На втором этаже, в своей прежней детской комнате, полностью восстановленной после пожара, у окна стояла Любовь Николаевна и рассеянно глядела на плавающие в тумане заснеженные поля. Озеро Удолье с окружающими его деревьями казалось островом, чернеющим в мутном океане.
Степка сидел тут же и прихлебывал чай из стакана в латунном подстаканнике. Рядом с ним на столике под лампой лежала раскрытая конторская книга с колонками цифр и пометками хозяйки усадьбы, написанными крупным округлым подчерком гимназистки приготовительного класса.
В смежной комнате, через раскрытую дверь можно было видеть, как глухая Агриппина, сидя в плетеном кресле и негромко гугукая, играет с маленькой дочерью Любовь Николаевны Капочкой – подбрасывает ее руками и ловит в широкий подол, растянутый между колен. Девочка от этого развлечения заливисто хохочет и брыкает толстыми ножками.
– К весне дело, – медленно сказал Степан. – Надо бы амбар перебрать, гнилые бревна заменить, а то агроном говорит: в зерне влажность повышена.
– Ничего он такого не говорит. Ты придумал все, лишь бы себя занять. К осени просохнет, да настилы переделать повыше, это да, чтобы коты пролезали, мышей жрать. Мыши туда не только с усадьбы, но и с полей приходят, портят припасы, это да…
– Все равно надо по крайней мере самый большой амбар, тот, что за огородами…
– Я сказала: не будем!
Любовь Николаевна обернулась и прямо взглянула в серо-зеленые, в цвет только что скошенного сена глаза Степана. Он выдержал ее взгляд.
– Так люди же, Люш… Я уже с работниками переговорил, сама знаешь, как весной с в деревне с прокормом…
– Переговори с ними обратно!
– Так злиться же будут.
– Твоя забота. Нечего было обещать. Обойдутся, меньше водки выпьют…

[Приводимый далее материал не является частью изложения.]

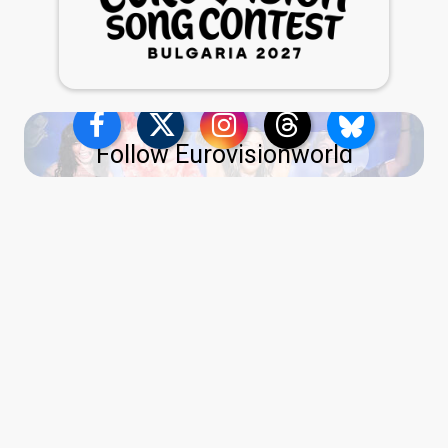
Follow Eurovisionworld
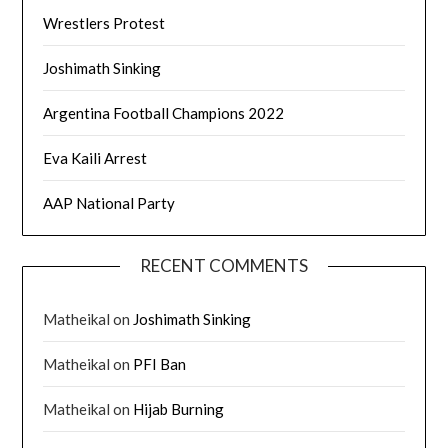
Wrestlers Protest
Joshimath Sinking
Argentina Football Champions 2022
Eva Kaili Arrest
AAP National Party
RECENT COMMENTS
Matheikal
on
Joshimath Sinking
Matheikal
on
PFI Ban
Matheikal
on
Hijab Burning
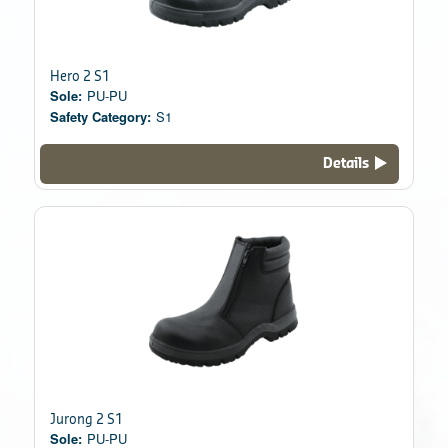
Hero 2 S1
Sole:
PU-PU
Safety Category:
S1
Details
Jurong 2 S1
Sole:
PU-PU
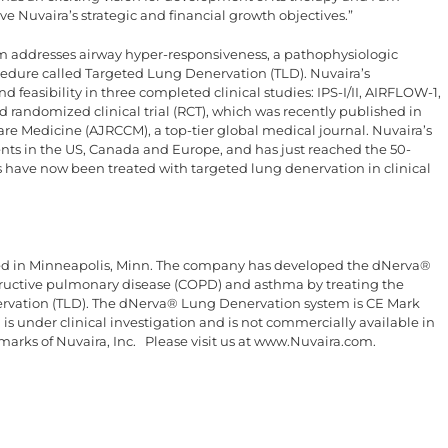
e Nuvaira’s strategic and financial growth objectives.”
addresses airway hyper-responsiveness, a pathophysiologic
dure called Targeted Lung Denervation (TLD). Nuvaira’s
feasibility in three completed clinical studies: IPS-I/II, AIRFLOW-1,
randomized clinical trial (RCT), which was recently published in
are Medicine (AJRCCM), a top-tier global medical journal. Nuvaira’s
ients in the US, Canada and Europe, and has just reached the 50-
 have now been treated with targeted lung denervation in clinical
red in Minneapolis, Minn. The company has developed the dNerva®
ructive pulmonary disease (COPD) and asthma by treating the
ervation (TLD). The dNerva® Lung Denervation system is CE Mark
 under clinical investigation and is not commercially available in
marks of Nuvaira, Inc. Please visit us at www.Nuvaira.com.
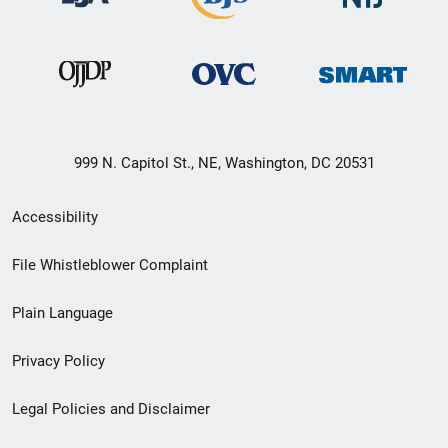
999 N. Capitol St., NE, Washington, DC 20531
Secondary
Accessibility
Footer
File Whistleblower Complaint
link
Plain Language
menu
Privacy Policy
Legal Policies and Disclaimer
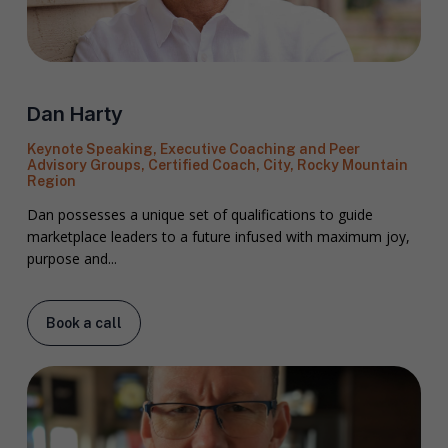
Dan Harty
Keynote Speaking, Executive Coaching and Peer
Advisory Groups, Certified Coach, City, Rocky Mountain
Region
Dan possesses a unique set of qualifications to guide
marketplace leaders to a future infused with maximum joy,
purpose and...
Book a call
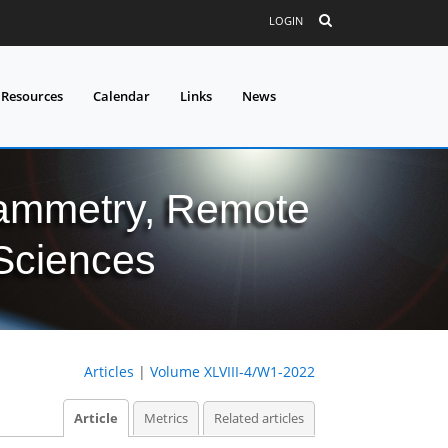
LOGIN
 Resources
Calendar
Links
News
grammetry, Remote
 Sciences
Articles
|
Volume XLVIII-4/W1-2022
Article
Metrics
Related articles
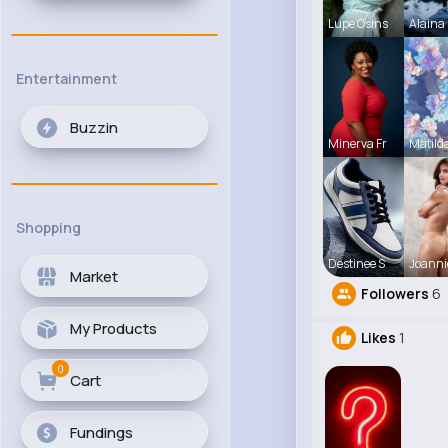
Lupe Osins
Alaina 
Entertainment
Buzzin
Minerva Fr
Matild
Shopping
Destinee S
Joanni
Market
Followers
6
My Products
Likes
1
0
Cart
Fundings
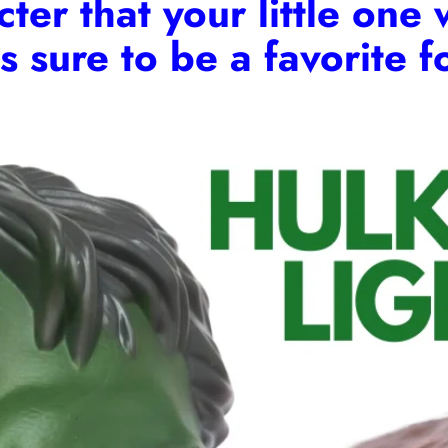
er that your little one 
is sure to be a favorite 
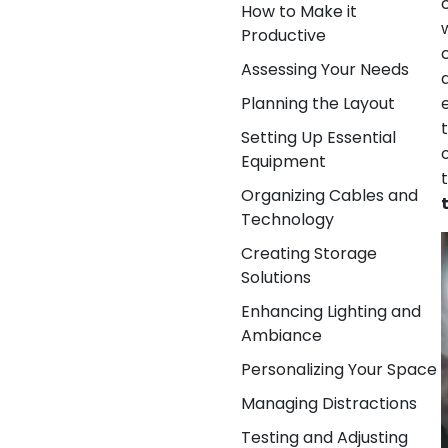
How to Make it
Productive
Assessing Your Needs
Planning the Layout
Setting Up Essential
Equipment
Organizing Cables and
Technology
Creating Storage
Solutions
Enhancing Lighting and
Ambiance
Personalizing Your Space
Managing Distractions
Testing and Adjusting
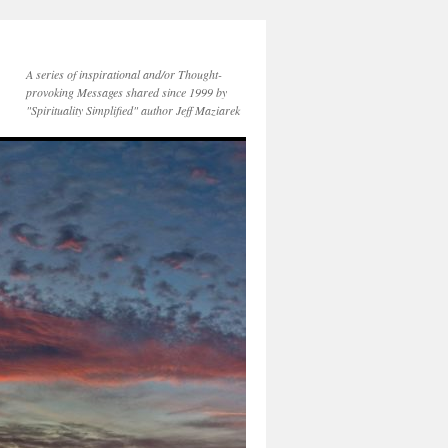
A series of inspirational and/or Thought-
provoking Messages shared since 1999 by
"Spirituality Simplified" author Jeff Maziarek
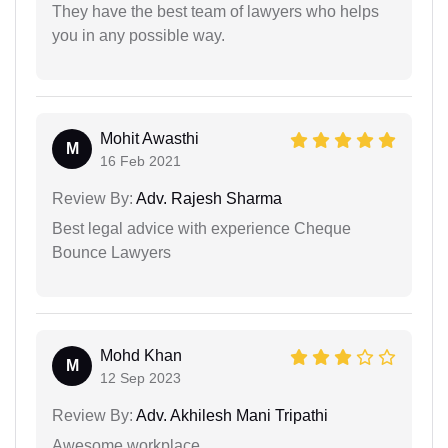
They have the best team of lawyers who helps
you in any possible way.
Mohit Awasthi
M
16 Feb 2021
Review By:
Adv. Rajesh Sharma
Best legal advice with experience Cheque
Bounce Lawyers
Mohd Khan
M
12 Sep 2023
Review By:
Adv. Akhilesh Mani Tripathi
Awesome workplace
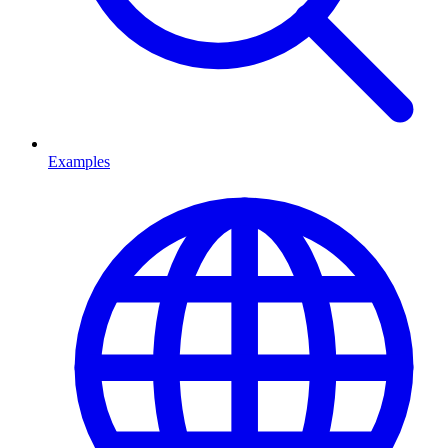
Examples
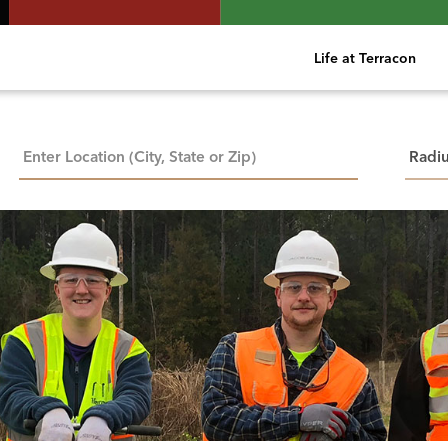
Life at Terracon
City, State, or ZIP
Searc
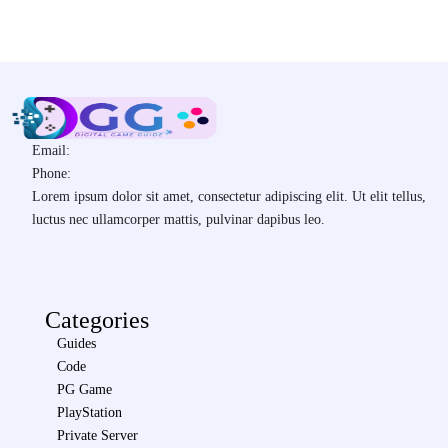
Email:
Phone:
Lorem ipsum dolor sit amet, consectetur adipiscing elit. Ut elit tellus,
luctus nec ullamcorper mattis, pulvinar dapibus leo.
Categories
Guides
Code
PG Game
PlayStation
Private Server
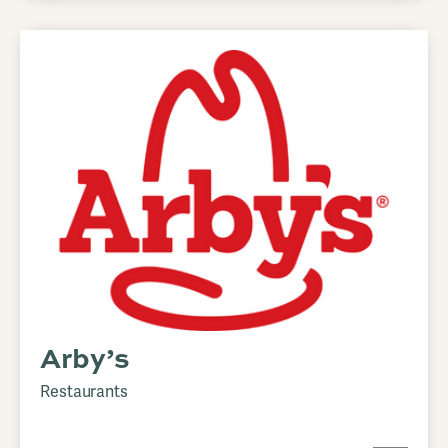
Arby’s
Restaurants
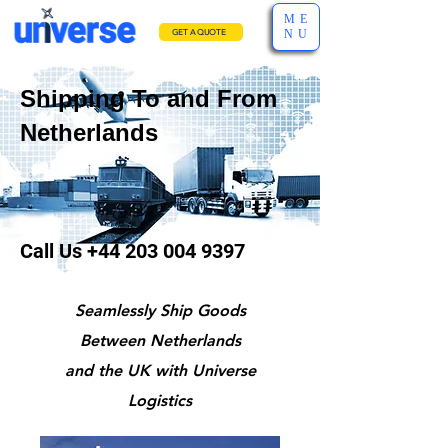
ME
NU
GET A QUOTE
Shipping To and From
Netherlands
Call Us
+44 203 004 9397
Seamlessly Ship Goods
Between Netherlands
and the UK with Universe
Logistics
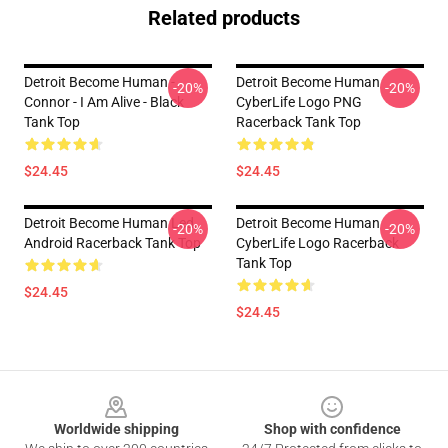
Related products
Detroit Become Human -
Detroit Become Human
-20%
-20%
Connor - I Am Alive - Black
CyberLife Logo PNG
Tank Top
Racerback Tank Top
$24.45
$24.45
Detroit Become Human Led,
Detroit Become Human
-20%
-20%
Android Racerback Tank Top
CyberLife Logo Racerback
Tank Top
$24.45
$24.45
Footer
Worldwide shipping
Shop with confidence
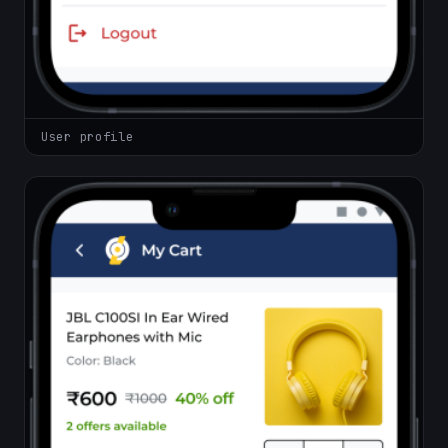
User profile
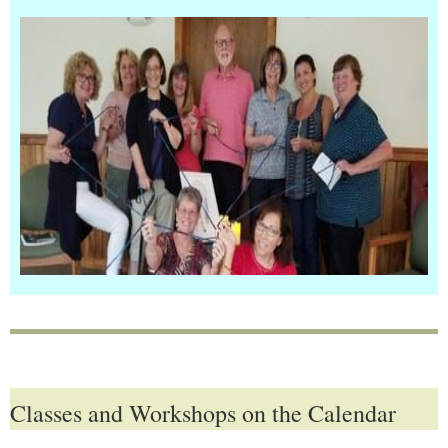
Classes and Workshops on the Calendar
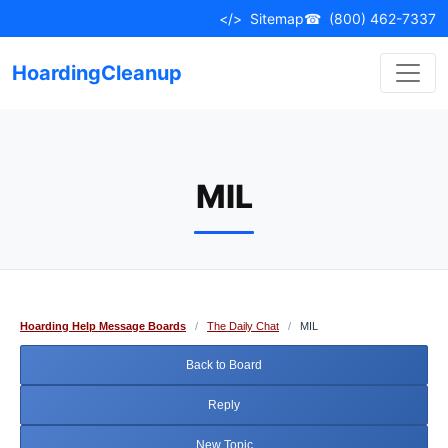
Skip
</>
Sitemap
☎
(800) 462-7337
to
content
HoardingCleanup
MIL
Hoarding Help Message Boards
/
The Daily Chat
/
MIL
Back to Board
Reply
New Topic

– Опять же не хуже моего знаешь: меньше не выпьют, бабам и детям меньше достанется.
– Отвяжись от меня, Степка! Сколько кому водки пить – это не мне и не тебе решать. Каждый за себя. Но если прямо сейчас кому в Черемошне ссуда нужна, ты знаешь, я дам. На посевной и на уборке отработают. Пусть в контору приходят.